Cambodian FOD: Cambodia is economically weaker than Vietnam, leading Vietnamese people to refer to Cambodia as “its little brother”.
Everyday Randomness: meeting the morning ice block deliveries, sawing ice is not something I can get used to seeing!
We had our first Banh Mi of the trip for breakfast today, quite different from the ones we had previously but they were the only good breakfast option going!
We weren’t on a highway road until the Vietnam border which was very enjoyable even if the road surface was quite slow. We reached the border a bit after 10. We stocked up on water just before crossing as we didn’t have any Vietnamese Dong with us and didn’t know when we get to an ATM.
We sailed through border control with no issues. They had a separate area for motorbikes/bikes to the huge tour buses so there was virtually no queue.
Entering Vietnam instantly put a smile on my face. It’s great to be back in Vietnam. The first sight that greeted us as we cycled over the crossing was a guy in an Asian squat. It was so tough not to stop for a coffee in the myriad of places offering it but because we had no money we couldn’t!!!
The ATM situation was not looking very promising as we cycled through the first village or two but then about 6km from the border we entered a large town which had a few banks. Just as a note: we’ve found Sacombank to be the best as it has the lowest fees and allows you to take out a reasonable about of money (3 million dong).
We stopped in a place which was popular with the locals, once we tasted the food we realised why. We had wondered whether we had been looking back on our trip to Vietnam last year with rose tinted glasses and that it couldn’t have been that good? I can say after one day back here that it is every bit as good if not better than I remembered. Better in that we appreciate it more having been in Cambodia and a bit of Thailand. Not that they aren’t great, but there is something special about Vietnam.
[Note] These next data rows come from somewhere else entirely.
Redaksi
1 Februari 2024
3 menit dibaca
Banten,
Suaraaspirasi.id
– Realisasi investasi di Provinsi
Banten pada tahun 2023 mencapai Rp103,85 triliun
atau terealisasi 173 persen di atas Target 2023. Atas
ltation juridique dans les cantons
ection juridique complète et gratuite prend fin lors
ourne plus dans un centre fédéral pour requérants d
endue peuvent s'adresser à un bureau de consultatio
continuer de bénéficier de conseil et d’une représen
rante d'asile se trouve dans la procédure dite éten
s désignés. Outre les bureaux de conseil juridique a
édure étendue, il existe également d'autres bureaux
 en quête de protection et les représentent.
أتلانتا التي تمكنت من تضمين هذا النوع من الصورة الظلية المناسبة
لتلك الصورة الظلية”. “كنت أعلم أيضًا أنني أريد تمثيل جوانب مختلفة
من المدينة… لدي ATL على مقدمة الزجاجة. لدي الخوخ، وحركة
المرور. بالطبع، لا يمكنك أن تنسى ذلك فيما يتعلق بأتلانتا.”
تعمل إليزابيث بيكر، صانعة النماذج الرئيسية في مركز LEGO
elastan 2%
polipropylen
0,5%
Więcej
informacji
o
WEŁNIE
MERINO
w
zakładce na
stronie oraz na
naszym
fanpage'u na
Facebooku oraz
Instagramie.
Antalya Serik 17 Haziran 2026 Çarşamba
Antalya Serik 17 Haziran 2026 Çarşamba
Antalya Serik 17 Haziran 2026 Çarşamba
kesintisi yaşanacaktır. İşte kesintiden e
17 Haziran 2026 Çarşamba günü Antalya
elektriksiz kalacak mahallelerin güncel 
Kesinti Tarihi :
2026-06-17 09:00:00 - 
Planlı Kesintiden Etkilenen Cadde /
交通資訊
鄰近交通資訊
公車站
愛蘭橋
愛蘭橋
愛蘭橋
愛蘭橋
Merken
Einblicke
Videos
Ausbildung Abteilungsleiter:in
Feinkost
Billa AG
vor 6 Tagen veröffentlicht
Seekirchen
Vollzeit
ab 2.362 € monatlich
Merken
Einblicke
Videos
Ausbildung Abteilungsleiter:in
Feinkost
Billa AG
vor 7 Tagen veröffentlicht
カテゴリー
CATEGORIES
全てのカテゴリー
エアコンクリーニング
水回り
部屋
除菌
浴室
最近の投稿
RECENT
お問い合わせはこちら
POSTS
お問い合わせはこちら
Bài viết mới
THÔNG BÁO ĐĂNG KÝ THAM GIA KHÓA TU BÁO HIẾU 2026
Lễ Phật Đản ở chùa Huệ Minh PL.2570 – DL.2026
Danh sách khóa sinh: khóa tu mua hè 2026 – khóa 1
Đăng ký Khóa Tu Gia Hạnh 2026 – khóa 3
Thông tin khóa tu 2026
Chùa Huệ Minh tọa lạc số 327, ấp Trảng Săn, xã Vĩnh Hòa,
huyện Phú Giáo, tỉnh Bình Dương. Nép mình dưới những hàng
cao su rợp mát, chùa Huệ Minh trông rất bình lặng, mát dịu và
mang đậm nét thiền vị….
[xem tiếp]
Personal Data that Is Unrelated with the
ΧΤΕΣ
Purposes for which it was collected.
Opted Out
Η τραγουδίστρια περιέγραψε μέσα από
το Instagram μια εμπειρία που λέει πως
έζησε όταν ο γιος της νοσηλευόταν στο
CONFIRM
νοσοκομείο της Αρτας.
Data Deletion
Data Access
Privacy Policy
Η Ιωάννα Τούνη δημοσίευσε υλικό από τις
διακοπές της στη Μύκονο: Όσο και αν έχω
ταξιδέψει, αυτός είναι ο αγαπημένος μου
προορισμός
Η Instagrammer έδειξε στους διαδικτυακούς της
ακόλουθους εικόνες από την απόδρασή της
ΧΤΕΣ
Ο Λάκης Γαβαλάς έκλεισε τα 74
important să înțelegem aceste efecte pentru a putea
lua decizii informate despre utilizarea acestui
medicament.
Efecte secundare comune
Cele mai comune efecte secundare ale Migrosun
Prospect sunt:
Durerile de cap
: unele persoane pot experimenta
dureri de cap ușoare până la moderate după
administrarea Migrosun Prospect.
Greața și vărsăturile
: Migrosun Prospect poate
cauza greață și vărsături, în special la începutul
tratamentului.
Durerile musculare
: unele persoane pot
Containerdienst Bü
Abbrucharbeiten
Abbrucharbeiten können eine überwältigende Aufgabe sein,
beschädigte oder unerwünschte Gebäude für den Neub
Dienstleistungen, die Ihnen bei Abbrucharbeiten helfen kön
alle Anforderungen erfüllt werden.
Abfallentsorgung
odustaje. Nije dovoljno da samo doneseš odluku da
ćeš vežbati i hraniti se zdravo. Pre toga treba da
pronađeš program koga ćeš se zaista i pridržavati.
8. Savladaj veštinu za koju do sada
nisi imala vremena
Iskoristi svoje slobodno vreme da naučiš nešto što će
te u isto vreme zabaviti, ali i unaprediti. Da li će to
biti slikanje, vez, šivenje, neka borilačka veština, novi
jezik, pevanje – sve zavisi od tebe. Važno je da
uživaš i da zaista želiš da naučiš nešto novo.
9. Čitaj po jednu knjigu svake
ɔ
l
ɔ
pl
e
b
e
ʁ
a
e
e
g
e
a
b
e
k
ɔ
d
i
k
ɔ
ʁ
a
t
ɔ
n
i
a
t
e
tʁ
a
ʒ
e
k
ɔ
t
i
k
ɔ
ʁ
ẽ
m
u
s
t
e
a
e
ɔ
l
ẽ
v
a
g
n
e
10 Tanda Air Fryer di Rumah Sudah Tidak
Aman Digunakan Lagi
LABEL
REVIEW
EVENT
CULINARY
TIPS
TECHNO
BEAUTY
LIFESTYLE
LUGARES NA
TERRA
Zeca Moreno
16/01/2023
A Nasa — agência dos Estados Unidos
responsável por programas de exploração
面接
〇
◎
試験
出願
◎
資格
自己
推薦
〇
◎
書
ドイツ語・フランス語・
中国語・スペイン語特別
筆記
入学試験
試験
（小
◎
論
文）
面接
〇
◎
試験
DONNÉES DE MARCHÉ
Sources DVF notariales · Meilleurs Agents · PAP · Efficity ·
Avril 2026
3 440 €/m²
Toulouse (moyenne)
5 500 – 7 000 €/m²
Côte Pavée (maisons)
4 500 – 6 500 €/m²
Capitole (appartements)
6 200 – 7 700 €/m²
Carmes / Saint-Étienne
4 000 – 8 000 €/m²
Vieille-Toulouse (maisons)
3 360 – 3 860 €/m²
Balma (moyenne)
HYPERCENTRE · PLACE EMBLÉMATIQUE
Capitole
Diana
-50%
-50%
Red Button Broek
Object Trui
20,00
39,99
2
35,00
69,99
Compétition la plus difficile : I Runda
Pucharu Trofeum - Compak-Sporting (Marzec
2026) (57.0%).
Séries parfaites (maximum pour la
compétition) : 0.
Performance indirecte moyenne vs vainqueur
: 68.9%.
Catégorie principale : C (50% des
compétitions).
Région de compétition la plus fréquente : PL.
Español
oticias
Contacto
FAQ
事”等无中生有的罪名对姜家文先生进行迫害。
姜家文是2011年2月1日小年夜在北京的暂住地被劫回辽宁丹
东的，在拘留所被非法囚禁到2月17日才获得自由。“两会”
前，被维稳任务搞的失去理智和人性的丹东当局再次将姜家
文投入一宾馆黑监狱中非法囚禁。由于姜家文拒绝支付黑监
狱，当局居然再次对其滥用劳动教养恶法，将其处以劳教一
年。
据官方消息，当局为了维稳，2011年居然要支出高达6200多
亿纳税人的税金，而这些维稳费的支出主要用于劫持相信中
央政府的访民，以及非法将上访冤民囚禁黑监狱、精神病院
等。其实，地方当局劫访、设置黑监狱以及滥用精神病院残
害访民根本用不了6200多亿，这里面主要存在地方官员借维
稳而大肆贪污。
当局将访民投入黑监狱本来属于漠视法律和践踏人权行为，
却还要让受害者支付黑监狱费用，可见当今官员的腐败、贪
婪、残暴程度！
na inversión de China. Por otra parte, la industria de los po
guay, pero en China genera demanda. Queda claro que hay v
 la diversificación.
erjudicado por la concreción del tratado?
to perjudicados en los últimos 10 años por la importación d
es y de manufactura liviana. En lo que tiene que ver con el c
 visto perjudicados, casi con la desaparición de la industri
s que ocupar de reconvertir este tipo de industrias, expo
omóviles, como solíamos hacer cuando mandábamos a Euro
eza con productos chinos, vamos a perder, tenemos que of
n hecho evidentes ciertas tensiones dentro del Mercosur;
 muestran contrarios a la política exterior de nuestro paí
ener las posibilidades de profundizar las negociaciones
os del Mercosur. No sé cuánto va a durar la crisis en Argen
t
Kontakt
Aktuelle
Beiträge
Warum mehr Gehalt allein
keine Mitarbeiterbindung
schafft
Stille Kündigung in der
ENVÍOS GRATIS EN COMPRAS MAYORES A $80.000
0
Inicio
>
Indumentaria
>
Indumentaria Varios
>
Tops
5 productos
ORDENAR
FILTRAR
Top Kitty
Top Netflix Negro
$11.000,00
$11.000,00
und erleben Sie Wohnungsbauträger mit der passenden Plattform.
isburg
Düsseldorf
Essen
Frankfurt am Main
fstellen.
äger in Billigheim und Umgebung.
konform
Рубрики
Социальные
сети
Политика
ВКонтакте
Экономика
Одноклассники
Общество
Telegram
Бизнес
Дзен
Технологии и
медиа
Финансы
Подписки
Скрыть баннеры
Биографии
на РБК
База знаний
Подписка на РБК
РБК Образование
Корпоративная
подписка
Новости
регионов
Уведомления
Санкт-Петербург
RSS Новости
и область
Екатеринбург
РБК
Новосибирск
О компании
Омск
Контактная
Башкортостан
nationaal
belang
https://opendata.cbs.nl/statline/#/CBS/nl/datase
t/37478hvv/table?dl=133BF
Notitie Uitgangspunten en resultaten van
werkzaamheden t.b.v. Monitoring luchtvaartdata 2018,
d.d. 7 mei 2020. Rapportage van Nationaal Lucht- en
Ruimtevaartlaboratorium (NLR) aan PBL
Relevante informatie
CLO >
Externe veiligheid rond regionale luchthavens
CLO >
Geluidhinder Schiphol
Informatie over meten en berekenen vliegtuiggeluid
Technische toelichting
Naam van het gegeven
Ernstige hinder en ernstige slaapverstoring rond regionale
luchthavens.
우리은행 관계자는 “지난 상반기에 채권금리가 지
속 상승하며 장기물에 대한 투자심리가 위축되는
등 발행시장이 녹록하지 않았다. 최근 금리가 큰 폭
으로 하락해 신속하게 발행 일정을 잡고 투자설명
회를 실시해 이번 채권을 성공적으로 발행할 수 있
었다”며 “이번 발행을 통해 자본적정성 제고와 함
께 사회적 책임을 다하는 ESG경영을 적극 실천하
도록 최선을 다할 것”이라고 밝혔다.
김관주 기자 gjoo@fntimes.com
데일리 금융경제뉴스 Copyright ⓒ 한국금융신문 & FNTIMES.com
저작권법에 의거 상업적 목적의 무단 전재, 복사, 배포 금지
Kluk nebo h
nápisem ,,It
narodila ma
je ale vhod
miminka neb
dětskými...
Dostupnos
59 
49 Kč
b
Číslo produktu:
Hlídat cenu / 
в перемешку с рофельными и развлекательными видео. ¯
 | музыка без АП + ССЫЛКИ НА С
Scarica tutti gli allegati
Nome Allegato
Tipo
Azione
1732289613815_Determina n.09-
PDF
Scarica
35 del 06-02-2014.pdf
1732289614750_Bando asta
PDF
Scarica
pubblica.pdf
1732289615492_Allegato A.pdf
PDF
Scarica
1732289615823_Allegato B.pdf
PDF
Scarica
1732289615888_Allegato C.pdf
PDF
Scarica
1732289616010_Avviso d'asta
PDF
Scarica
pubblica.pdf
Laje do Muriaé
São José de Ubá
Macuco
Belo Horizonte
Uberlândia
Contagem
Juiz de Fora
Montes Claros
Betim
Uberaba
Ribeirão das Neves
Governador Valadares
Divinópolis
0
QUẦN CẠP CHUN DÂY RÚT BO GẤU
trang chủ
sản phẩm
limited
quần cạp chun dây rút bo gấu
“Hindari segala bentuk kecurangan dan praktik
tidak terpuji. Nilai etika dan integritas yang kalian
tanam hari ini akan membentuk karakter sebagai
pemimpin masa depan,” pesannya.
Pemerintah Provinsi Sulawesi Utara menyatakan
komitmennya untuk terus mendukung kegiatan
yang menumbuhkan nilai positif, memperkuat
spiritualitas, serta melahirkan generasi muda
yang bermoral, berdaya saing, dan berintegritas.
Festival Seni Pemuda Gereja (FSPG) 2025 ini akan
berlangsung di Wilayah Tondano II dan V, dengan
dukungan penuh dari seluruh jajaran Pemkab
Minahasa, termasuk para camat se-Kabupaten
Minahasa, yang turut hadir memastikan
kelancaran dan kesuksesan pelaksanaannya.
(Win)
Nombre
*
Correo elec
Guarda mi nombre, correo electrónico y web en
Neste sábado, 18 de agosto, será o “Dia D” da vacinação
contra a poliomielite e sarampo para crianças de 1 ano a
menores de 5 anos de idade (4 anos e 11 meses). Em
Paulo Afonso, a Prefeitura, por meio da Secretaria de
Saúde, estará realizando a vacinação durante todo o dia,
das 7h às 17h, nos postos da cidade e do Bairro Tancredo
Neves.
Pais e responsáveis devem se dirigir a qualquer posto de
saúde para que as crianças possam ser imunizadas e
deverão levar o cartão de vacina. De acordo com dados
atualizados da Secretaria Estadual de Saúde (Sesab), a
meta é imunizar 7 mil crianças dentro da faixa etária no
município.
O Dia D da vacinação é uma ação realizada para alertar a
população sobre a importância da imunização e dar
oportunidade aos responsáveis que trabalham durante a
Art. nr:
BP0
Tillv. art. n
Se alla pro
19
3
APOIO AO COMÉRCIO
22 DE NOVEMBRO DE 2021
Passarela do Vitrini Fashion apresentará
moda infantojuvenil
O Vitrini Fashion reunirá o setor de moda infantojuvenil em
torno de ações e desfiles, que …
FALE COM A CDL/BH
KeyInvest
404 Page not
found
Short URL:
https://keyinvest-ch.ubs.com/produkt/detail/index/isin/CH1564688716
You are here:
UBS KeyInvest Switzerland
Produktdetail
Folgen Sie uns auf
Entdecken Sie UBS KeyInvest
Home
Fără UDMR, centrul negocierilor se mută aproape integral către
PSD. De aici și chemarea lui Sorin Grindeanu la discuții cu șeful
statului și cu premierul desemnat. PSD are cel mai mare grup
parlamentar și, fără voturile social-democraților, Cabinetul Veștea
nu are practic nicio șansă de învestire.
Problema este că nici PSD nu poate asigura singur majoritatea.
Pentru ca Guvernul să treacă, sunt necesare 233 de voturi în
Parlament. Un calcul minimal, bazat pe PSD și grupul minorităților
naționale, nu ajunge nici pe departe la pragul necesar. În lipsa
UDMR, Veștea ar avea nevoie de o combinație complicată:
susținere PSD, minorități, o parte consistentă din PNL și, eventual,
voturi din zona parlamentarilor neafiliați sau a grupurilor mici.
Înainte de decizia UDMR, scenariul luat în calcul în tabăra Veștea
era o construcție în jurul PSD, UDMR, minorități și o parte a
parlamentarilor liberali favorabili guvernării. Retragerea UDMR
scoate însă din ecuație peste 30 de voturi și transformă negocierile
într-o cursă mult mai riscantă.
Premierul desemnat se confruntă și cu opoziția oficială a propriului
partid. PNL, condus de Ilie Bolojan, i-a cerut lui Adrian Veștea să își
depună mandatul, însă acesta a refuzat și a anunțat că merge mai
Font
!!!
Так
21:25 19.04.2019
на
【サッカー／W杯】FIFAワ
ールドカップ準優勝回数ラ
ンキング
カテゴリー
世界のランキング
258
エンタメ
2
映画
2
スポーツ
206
Maybe it’s that you really struggle to find a bad meal here. Liam is delighted to be back to Vietnamese food anyway:
Fuelled and bouyed with enthusiasm we continued to Cu Chi, stopping briefly for a toilet break in which I struggled to remember if I was a “Nu” or a “Nam”. This of course reminded me of Michael McIntyre’s hilarious skit on going to the toilet in Ireland.
Cu Chi is famous for the underground tunnels that we built by the VC during the war with the French and the US. We stayed in Levy’s Hotel which was a huge improvement on the accommodation from the night before. We had a relaxed evening on the rooftop:
For dinner we went to the only place recommended on TripAdvisor which specialised in beef. The place was huge and very full. After struggling through the Vietnamese menu we were given an English version and chose the beef and saffron dish. This was served with literal fried rice, which was cut into pizza slices. It was an interesting meal, and nice for something different but I probably wouldn’t have it again!